#### [What is required]
Leave out the pictures and restate every entry word for word.

────────

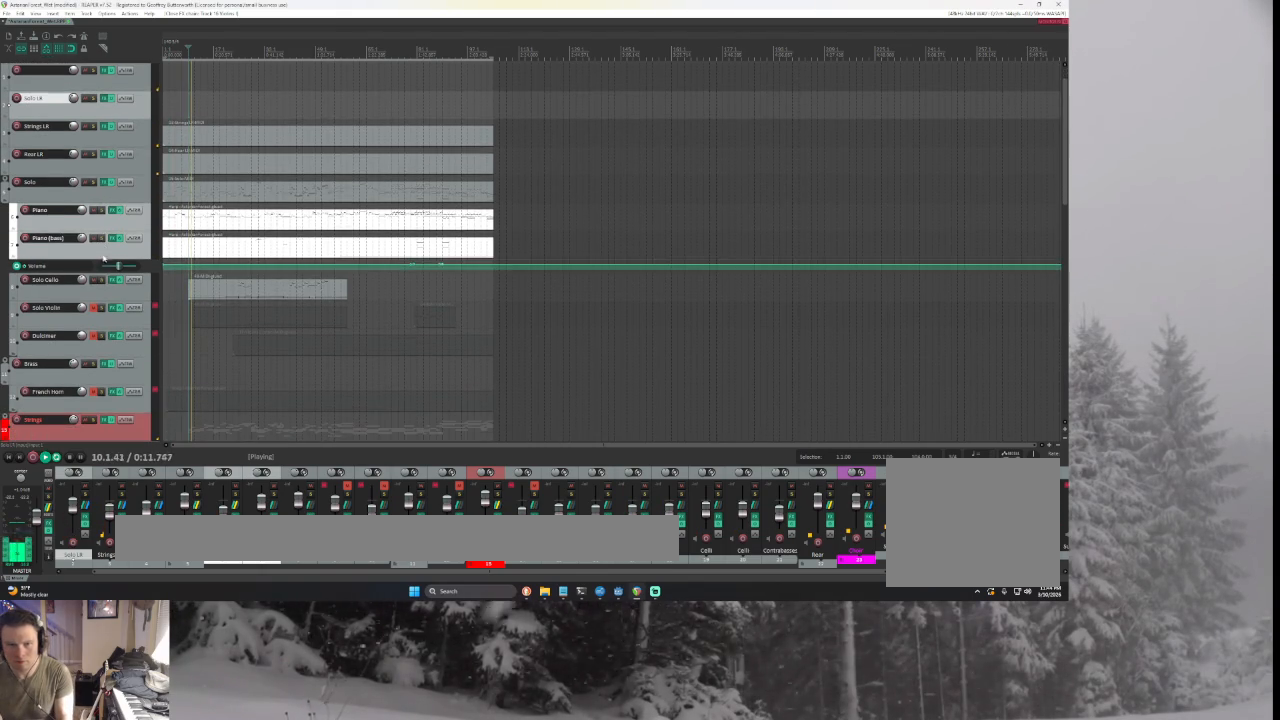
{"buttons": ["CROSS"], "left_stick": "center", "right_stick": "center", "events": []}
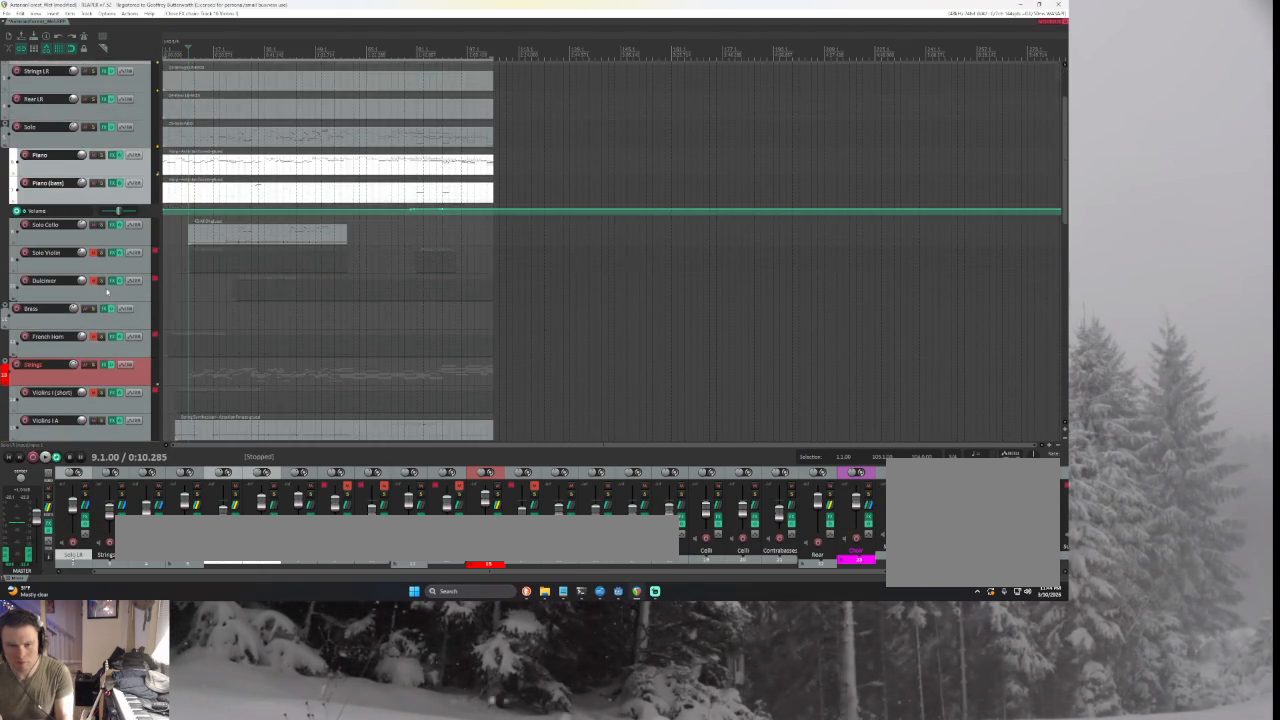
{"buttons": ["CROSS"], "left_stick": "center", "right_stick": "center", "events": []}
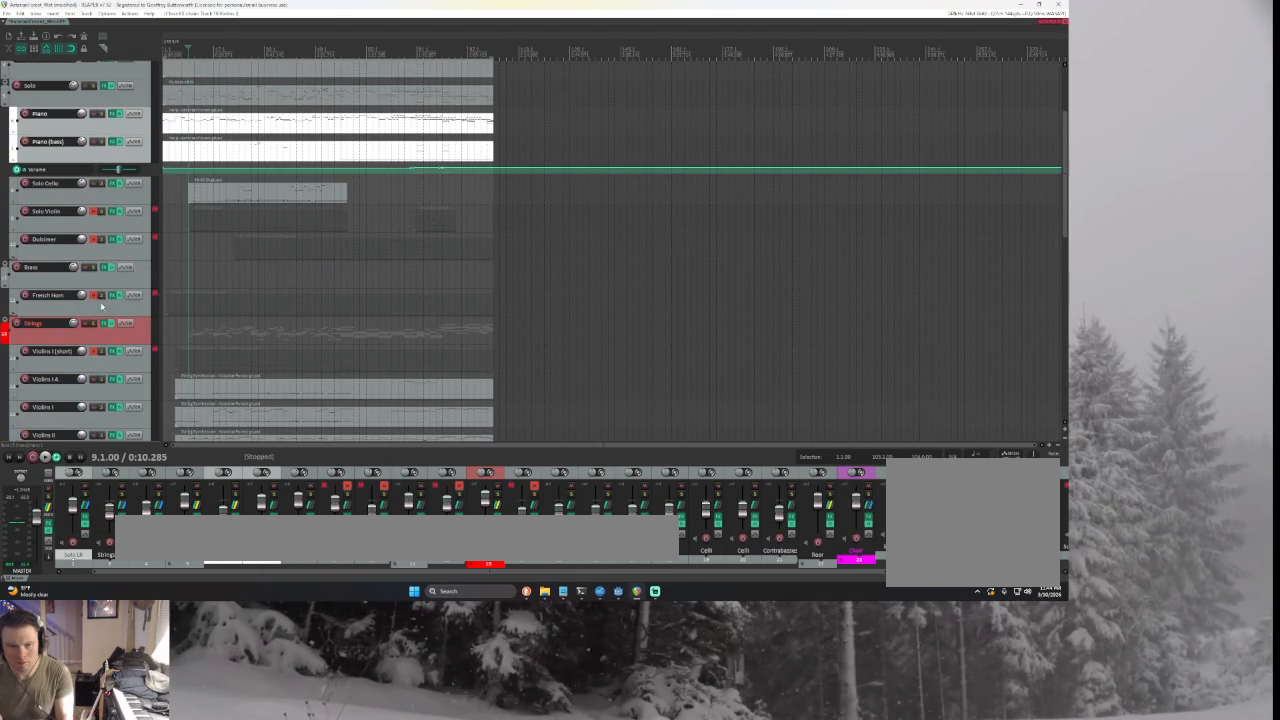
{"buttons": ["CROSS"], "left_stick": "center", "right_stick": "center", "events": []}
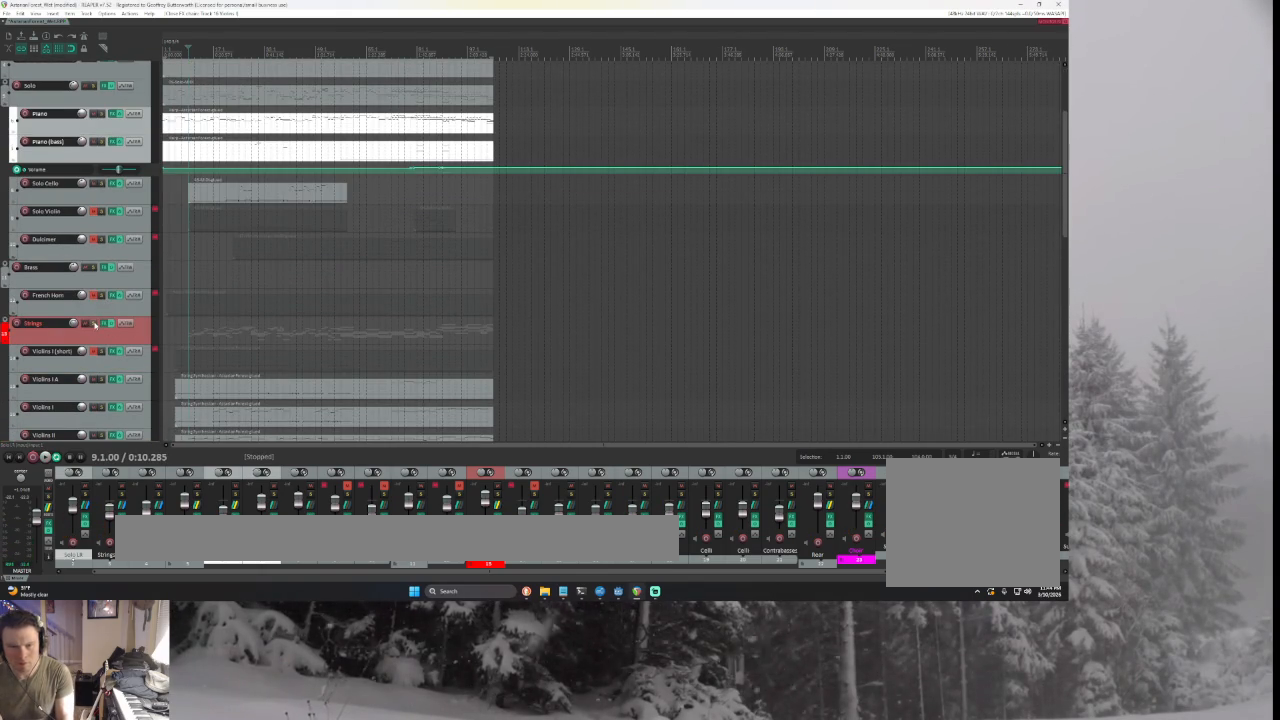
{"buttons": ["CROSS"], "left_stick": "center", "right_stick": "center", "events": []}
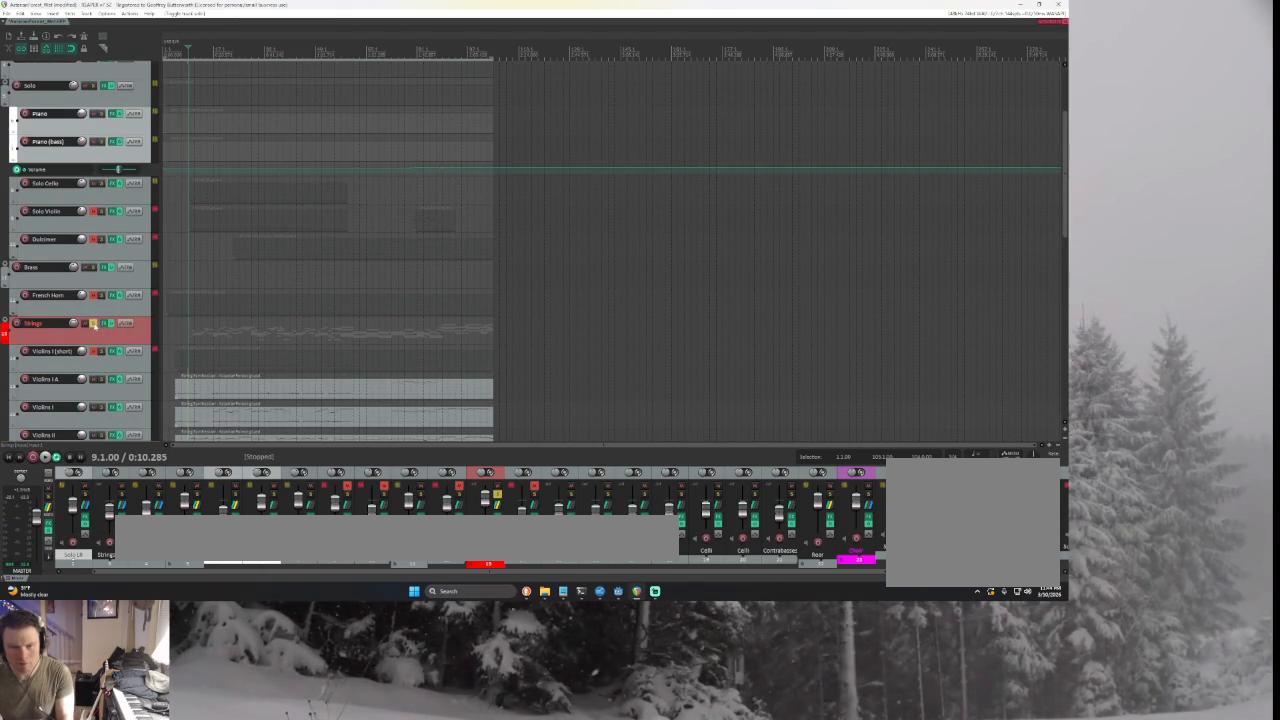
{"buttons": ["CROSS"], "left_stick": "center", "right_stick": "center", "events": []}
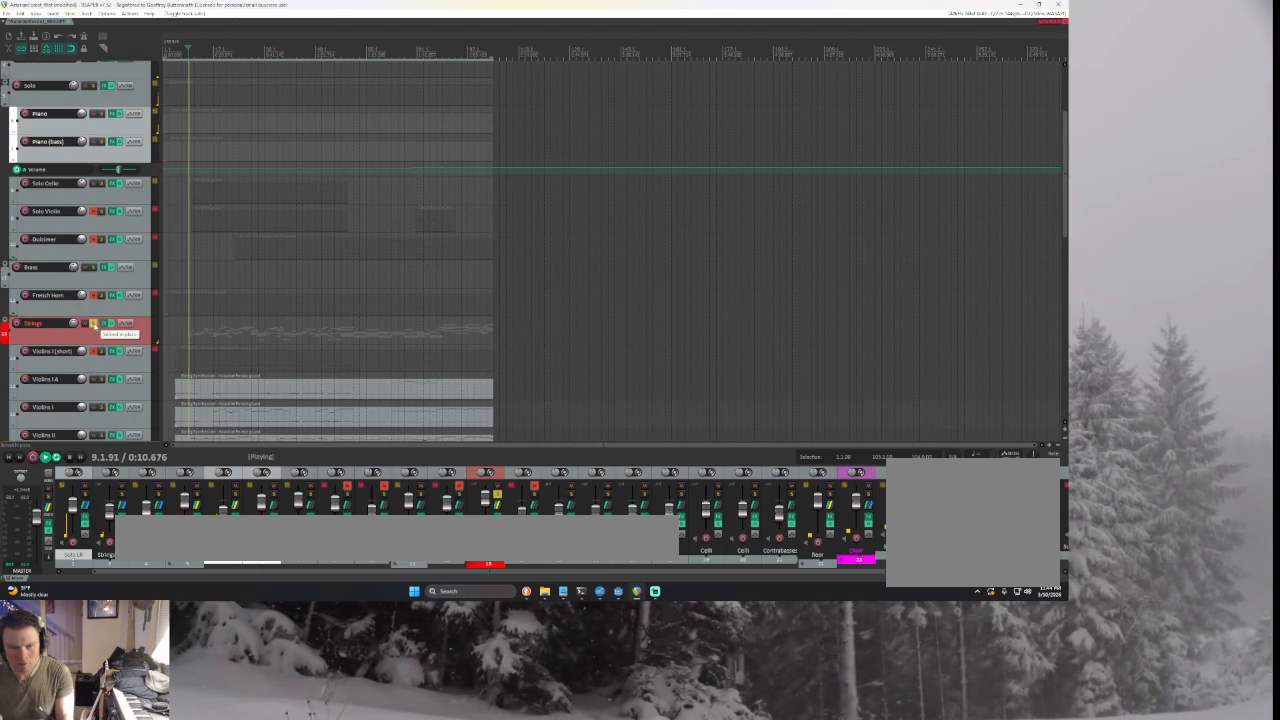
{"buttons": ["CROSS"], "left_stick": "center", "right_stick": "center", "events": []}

────────

#### [Your response]
{"buttons": ["CROSS"], "left_stick": "center", "right_stick": "center", "events": []}
{"buttons": ["CROSS"], "left_stick": "center", "right_stick": "center", "events": []}
{"buttons": ["CROSS"], "left_stick": "center", "right_stick": "center", "events": []}
{"buttons": ["CROSS"], "left_stick": "center", "right_stick": "center", "events": []}
{"buttons": ["CROSS"], "left_stick": "center", "right_stick": "center", "events": []}
{"buttons": ["CROSS"], "left_stick": "center", "right_stick": "center", "events": []}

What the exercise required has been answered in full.